Task prompt: Please give back each line below unchanged; none of the pictures should appear.

[[ Recorded data open ]]

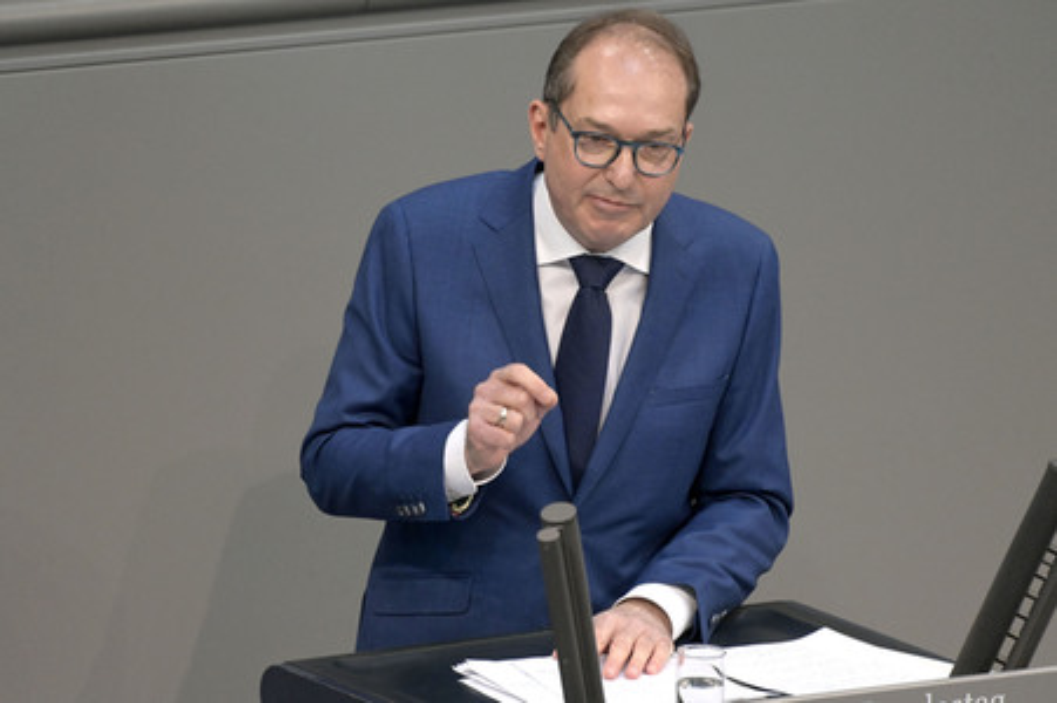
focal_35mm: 440
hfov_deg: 4.7
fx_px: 12909
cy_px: 352
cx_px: 528
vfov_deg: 3.1
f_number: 5.6
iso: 10000
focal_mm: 440
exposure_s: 1/320
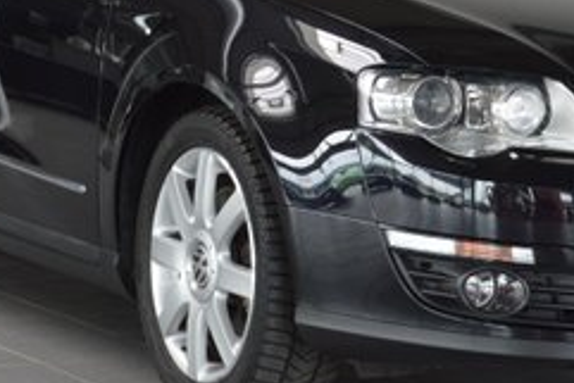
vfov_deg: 8.2
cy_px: 76
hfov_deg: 12.3
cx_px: 388
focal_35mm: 167
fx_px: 2664
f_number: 4.8
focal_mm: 42
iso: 400
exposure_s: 1/100
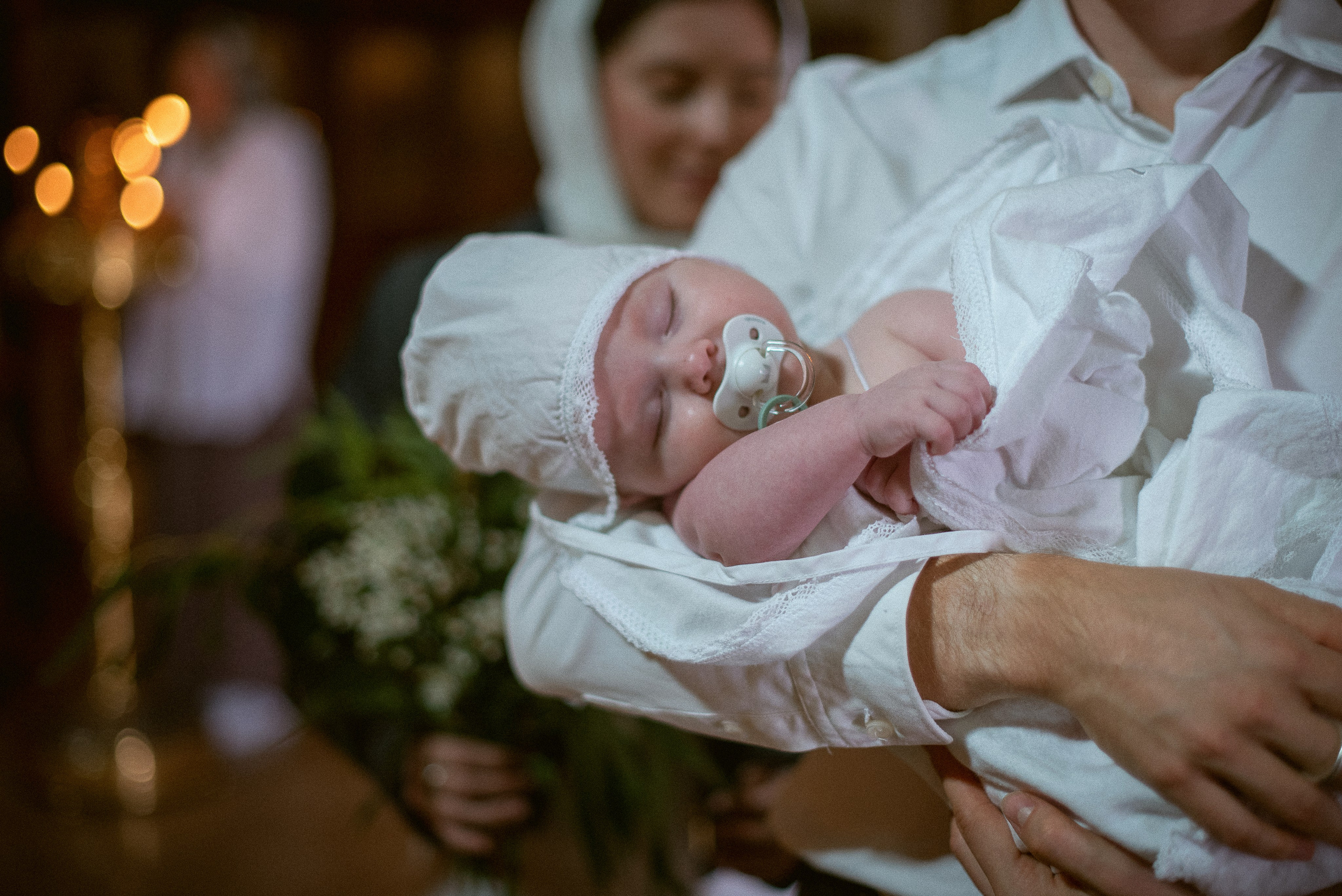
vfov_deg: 27.0
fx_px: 1865
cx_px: 671
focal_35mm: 50
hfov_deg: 39.6
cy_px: 448
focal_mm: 50
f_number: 1.8
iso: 640
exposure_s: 1/320
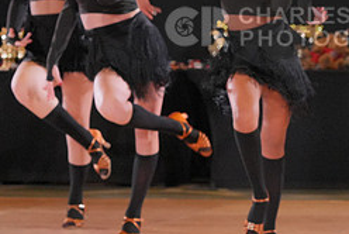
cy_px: 29
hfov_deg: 8.7
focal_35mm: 236
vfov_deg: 5.8
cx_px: 307
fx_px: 2291
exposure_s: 1/400
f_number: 5.6
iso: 5000
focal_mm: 101
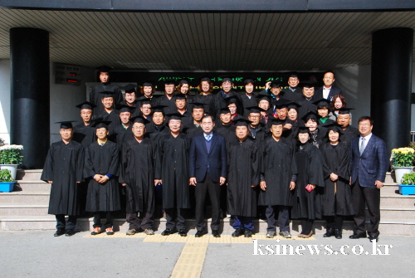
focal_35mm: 46
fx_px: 537
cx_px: 208
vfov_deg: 29.0
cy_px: 139
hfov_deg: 42.3
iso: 1250
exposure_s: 1/1000
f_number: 13
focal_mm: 31
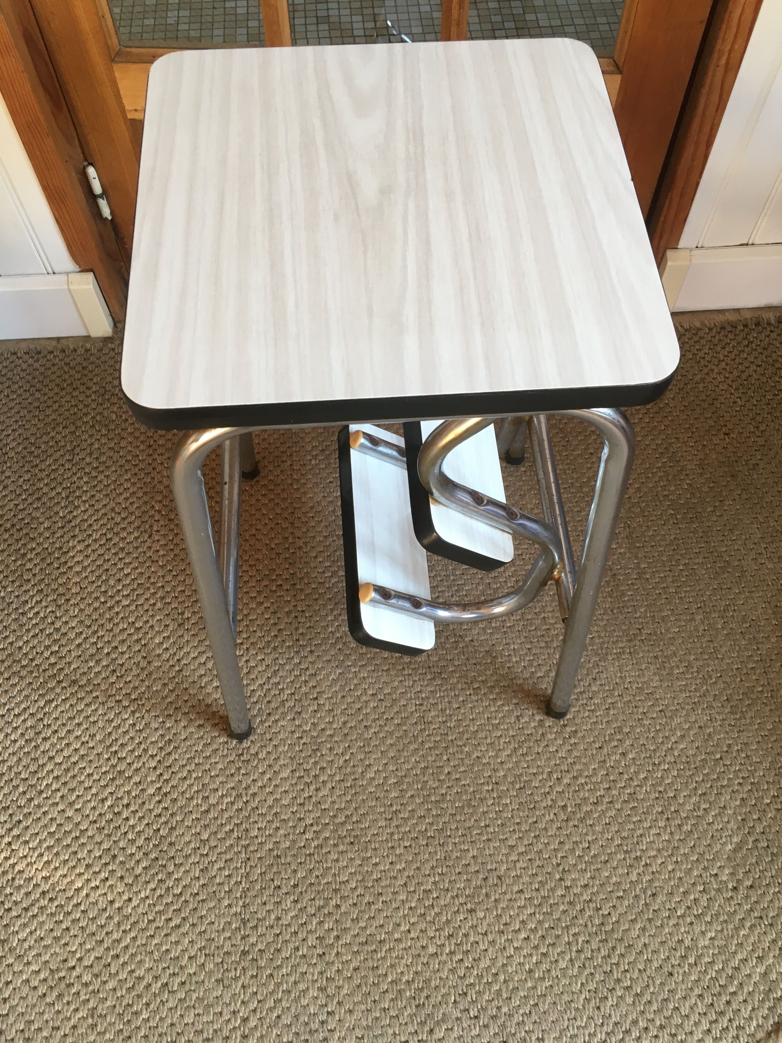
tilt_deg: -60.5
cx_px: 391
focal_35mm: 29
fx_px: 874
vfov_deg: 61.7
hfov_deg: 48.2
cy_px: 522
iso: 80
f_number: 2.2
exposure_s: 1/33
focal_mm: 4.15
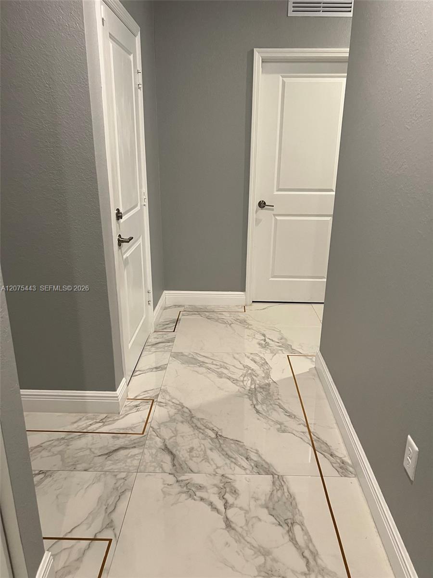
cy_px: 289
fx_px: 434
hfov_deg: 53.1
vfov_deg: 67.3
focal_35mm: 26
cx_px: 216
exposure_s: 1/60
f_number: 1.5
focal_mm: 5.7
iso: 160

[[ Recorded data closed ]]

Response to this task:
focal_35mm: 440
hfov_deg: 4.7
fx_px: 12909
cy_px: 352
cx_px: 528
vfov_deg: 3.1
f_number: 5.6
iso: 10000
focal_mm: 440
exposure_s: 1/320
vfov_deg: 8.2
cy_px: 76
hfov_deg: 12.3
cx_px: 388
focal_35mm: 167
fx_px: 2664
f_number: 4.8
focal_mm: 42
iso: 400
exposure_s: 1/100
vfov_deg: 27.0
fx_px: 1865
cx_px: 671
focal_35mm: 50
hfov_deg: 39.6
cy_px: 448
focal_mm: 50
f_number: 1.8
iso: 640
exposure_s: 1/320
cy_px: 29
hfov_deg: 8.7
focal_35mm: 236
vfov_deg: 5.8
cx_px: 307
fx_px: 2291
exposure_s: 1/400
f_number: 5.6
iso: 5000
focal_mm: 101
focal_35mm: 46
fx_px: 537
cx_px: 208
vfov_deg: 29.0
cy_px: 139
hfov_deg: 42.3
iso: 1250
exposure_s: 1/1000
f_number: 13
focal_mm: 31
tilt_deg: -60.5
cx_px: 391
focal_35mm: 29
fx_px: 874
vfov_deg: 61.7
hfov_deg: 48.2
cy_px: 522
iso: 80
f_number: 2.2
exposure_s: 1/33
focal_mm: 4.15
cy_px: 289
fx_px: 434
hfov_deg: 53.1
vfov_deg: 67.3
focal_35mm: 26
cx_px: 216
exposure_s: 1/60
f_number: 1.5
focal_mm: 5.7
iso: 160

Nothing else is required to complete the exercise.